■ **PROBLEM REQUIREMENTS**
All records, exactly as written, minus the pictures: copy them out.

■ **EXERCISE INPUTS**
= Beginning of Section =

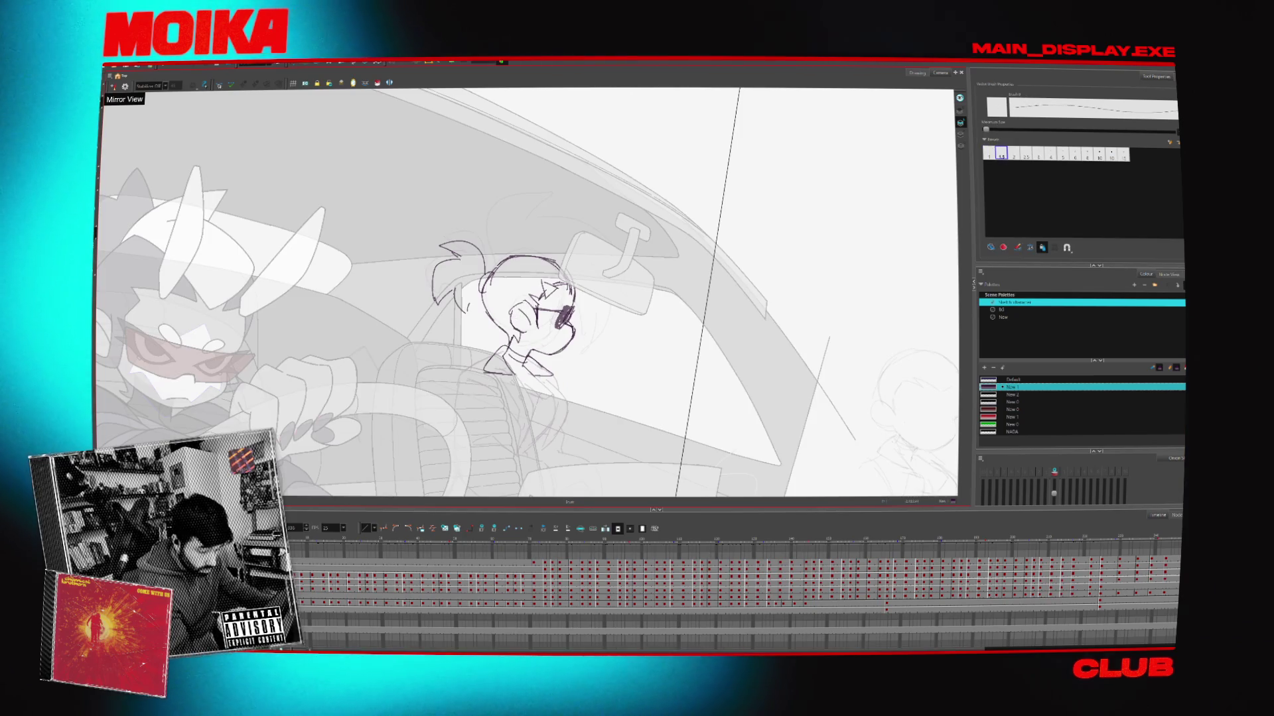
pyautogui.press('4')
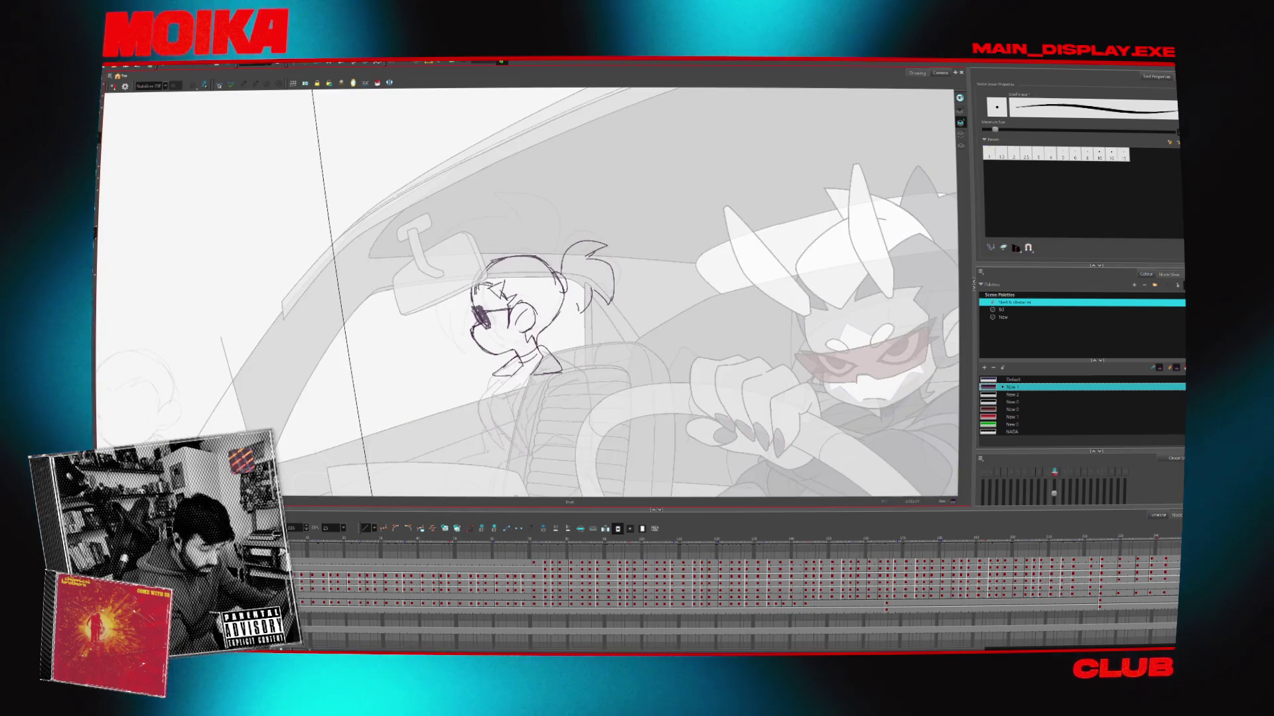
pyautogui.press('alt+e')
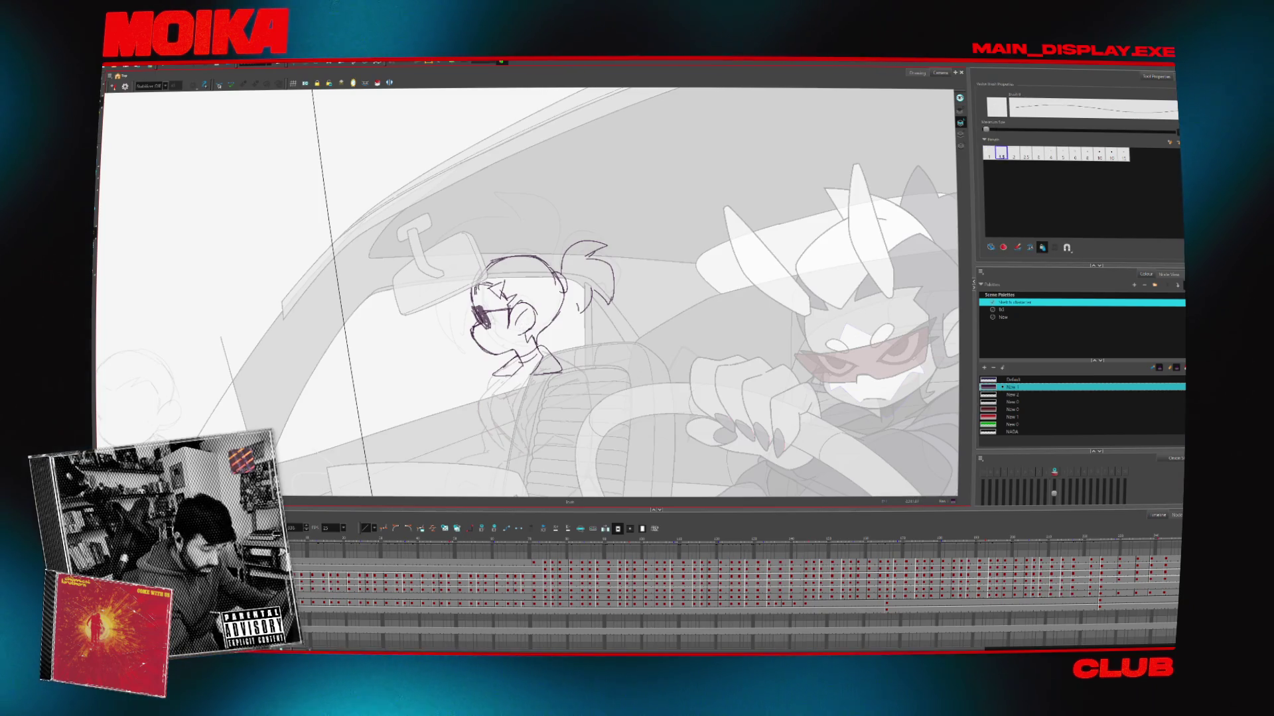
pyautogui.press('4')
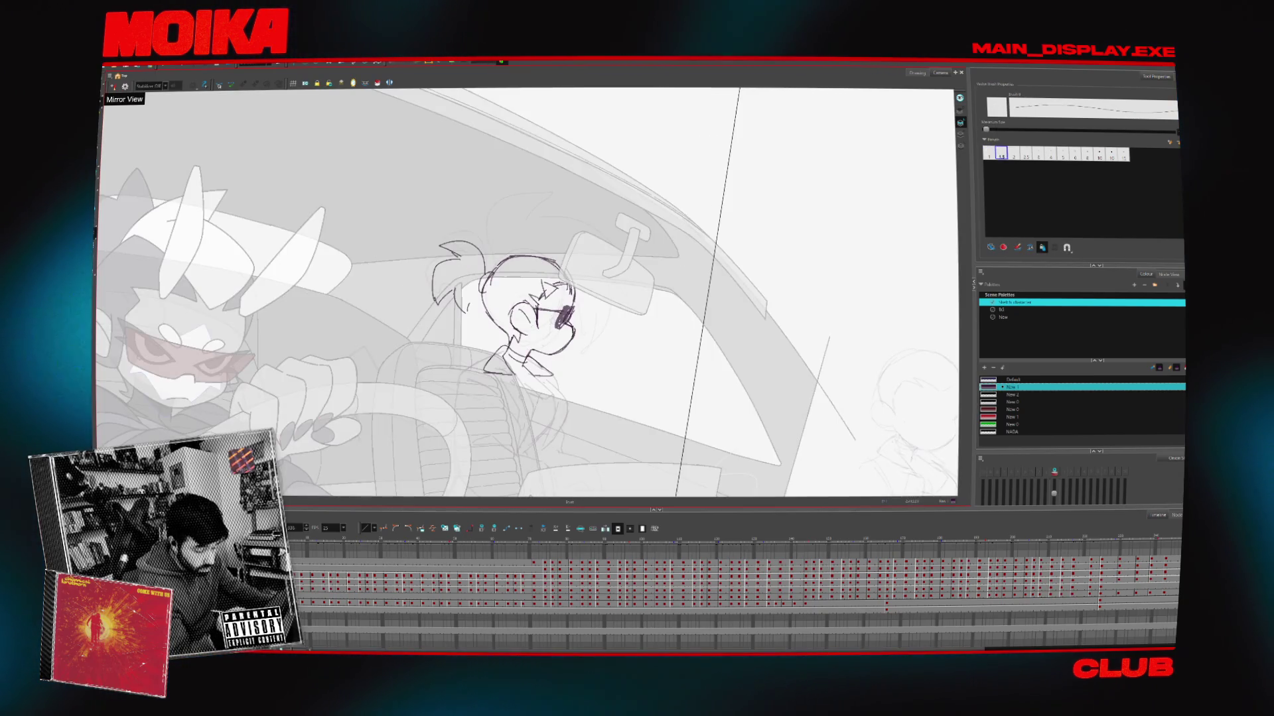
pyautogui.press('4')
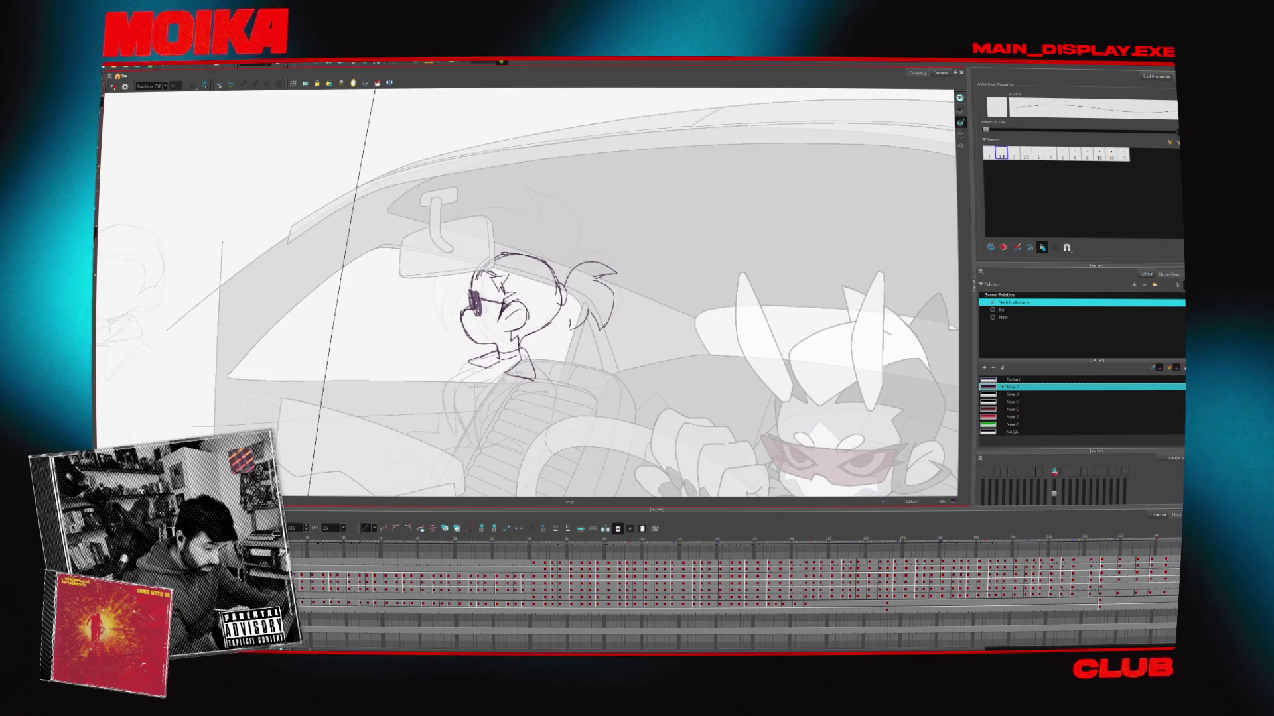
pyautogui.press('4')
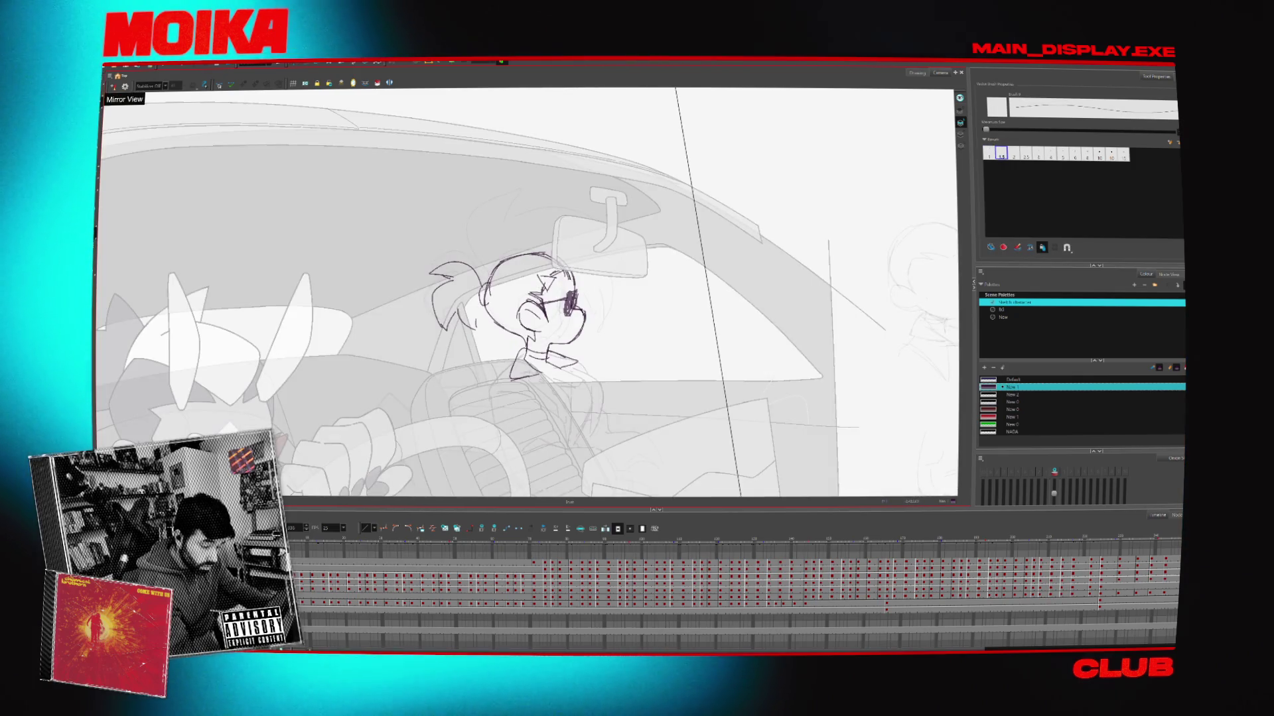
pyautogui.press('4')
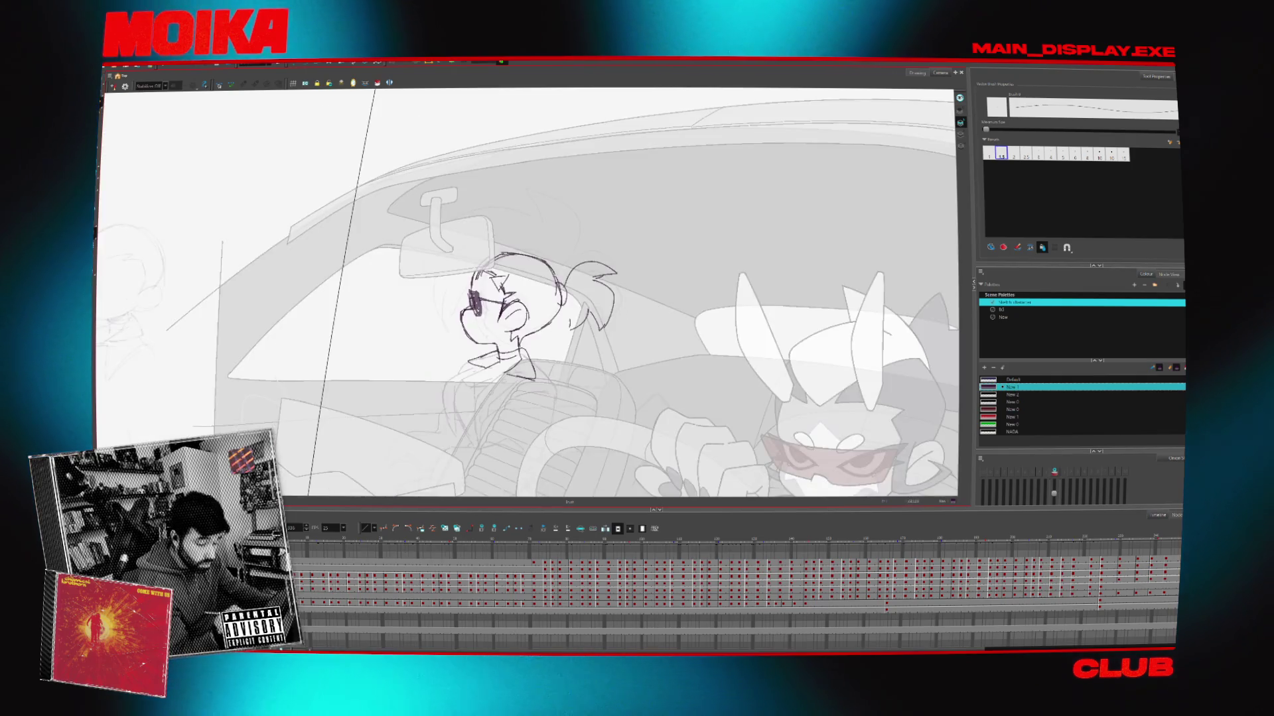
pyautogui.press('alt+s')
# Zoom into the passenger's face, lasso and delete her old rough head strokes, returning to a mirrored Brush view
pyautogui.press('alt+z')
pyautogui.scroll(-5, 569, 304)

= End of Section =

■ **RESPONSE AREA**
pyautogui.press('4')
pyautogui.press('alt+e')
pyautogui.press('4')
pyautogui.press('4')
pyautogui.press('4')
pyautogui.press('4')
pyautogui.press('alt+s')
# Zoom into the passenger's face, lasso and delete her old rough head strokes, returning to a mirrored Brush view
pyautogui.press('alt+z')
pyautogui.scroll(-5, 569, 304)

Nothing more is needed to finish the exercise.